──────── Supplied information
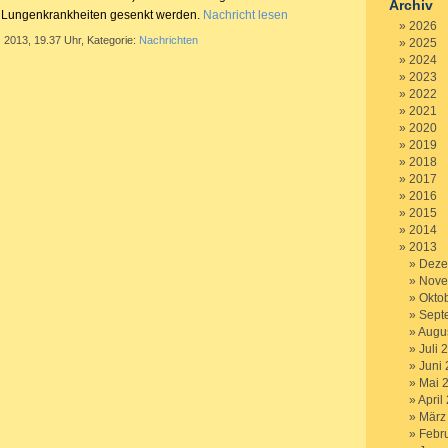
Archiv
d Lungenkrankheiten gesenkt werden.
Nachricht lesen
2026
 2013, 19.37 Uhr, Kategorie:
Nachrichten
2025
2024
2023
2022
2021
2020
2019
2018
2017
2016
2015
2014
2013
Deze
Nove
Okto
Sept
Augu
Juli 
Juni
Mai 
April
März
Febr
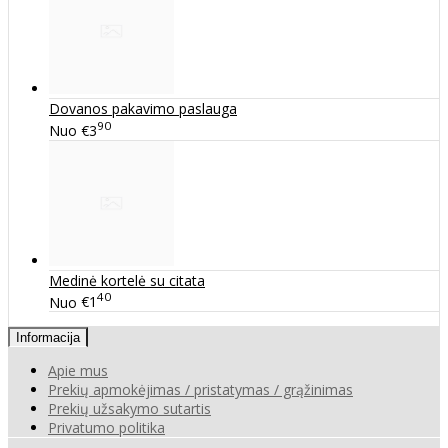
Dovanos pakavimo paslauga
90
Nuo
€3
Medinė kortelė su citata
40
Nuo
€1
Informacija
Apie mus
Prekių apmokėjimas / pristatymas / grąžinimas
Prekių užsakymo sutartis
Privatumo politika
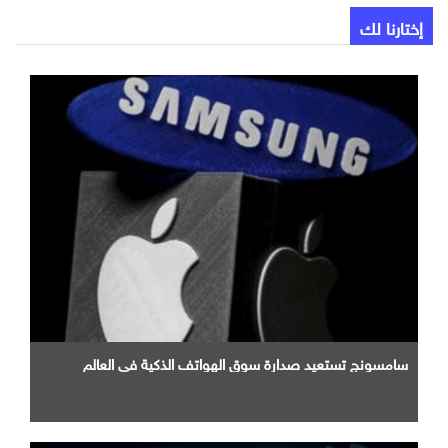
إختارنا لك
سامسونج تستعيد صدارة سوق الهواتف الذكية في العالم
────────────────
## What the task requires
Please retype every entry above exactly, leaving out any picture.

## Answer section
Archiv
d Lungenkrankheiten gesenkt werden.
Nachricht lesen
2026
 2013, 19.37 Uhr, Kategorie:
Nachrichten
2025
2024
2023
2022
2021
2020
2019
2018
2017
2016
2015
2014
2013
Deze
Nove
Okto
Sept
Augu
Juli 
Juni
Mai 
April
März
Febr
Dovanos pakavimo paslauga
90
Nuo
€3
Medinė kortelė su citata
40
Nuo
€1
Informacija
Apie mus
Prekių apmokėjimas / pristatymas / grąžinimas
Prekių užsakymo sutartis
Privatumo politika
إختارنا لك
سامسونج تستعيد صدارة سوق الهواتف الذكية في العالم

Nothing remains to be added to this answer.